Title:Closed $\text{SL}(3,\mathbb{C})$-structures on nilmanifolds

Abstract:A closed $\text{SL}(3,\mathbb{C})$-structure on an oriented 6-manifold is given by a closed definite 3-form $\rho$. In this paper we study two special types of closed $\text{SL}(3,\mathbb{C})$-structures. First we consider closed $\text{SL}(3,\mathbb{C})$-structures $\rho$ which are mean convex, i.e. such that $d( J_{\rho} \rho)$ is a semi-positive $(2,2)$-form, where $J_{\rho}$ denotes the induced almost complex structure. This notion was introduced by Donaldson in relation to $\text{G}_2$-manifolds with boundary and as a generalization of nearly-Kähler structures. In particular, we classify nilmanifolds which carry an invariant mean convex closed $\text{SL}(3,\mathbb{C})$-structure. A classification of nilmanifolds admitting invariant mean convex half-flat $\text{SU}(3)$-structures is also given and the behaviour with respect to the Hitchin flow equations is studied.
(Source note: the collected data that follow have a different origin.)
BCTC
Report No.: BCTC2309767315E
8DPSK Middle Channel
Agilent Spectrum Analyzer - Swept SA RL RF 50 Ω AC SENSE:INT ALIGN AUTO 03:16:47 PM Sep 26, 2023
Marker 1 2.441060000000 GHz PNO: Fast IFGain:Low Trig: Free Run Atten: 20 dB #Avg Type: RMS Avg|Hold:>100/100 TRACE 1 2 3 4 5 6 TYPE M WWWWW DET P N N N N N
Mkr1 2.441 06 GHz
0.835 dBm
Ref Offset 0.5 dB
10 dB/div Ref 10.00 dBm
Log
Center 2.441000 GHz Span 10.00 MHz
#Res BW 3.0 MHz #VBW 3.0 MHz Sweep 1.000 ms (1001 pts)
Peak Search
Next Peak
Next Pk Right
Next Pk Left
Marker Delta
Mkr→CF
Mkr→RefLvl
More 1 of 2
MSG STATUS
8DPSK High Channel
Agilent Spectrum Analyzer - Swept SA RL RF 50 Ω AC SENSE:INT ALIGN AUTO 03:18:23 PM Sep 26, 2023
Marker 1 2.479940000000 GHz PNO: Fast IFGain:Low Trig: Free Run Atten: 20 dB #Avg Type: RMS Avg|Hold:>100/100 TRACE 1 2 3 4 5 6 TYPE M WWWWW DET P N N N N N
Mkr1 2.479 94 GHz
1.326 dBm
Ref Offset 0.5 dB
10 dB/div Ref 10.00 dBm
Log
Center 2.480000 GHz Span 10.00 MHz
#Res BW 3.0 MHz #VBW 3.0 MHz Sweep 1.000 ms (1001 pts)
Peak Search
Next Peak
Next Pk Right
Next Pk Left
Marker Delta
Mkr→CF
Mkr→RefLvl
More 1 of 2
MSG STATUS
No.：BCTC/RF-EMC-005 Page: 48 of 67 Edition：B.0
Then we examine closed $\text{SL}(3,\mathbb{C})$-structures which are tamed by a symplectic form $\Omega$, i.e. such that $\Omega(X, J_{\rho} X)>0$ for each non-zero vector field $X$. In particular, we show that if a solvmanifold admits an invariant tamed closed $\text{SL}(3,\mathbb{C})$-structure, then it has also an invariant symplectic half-flat $\text{SU}(3)$-structure.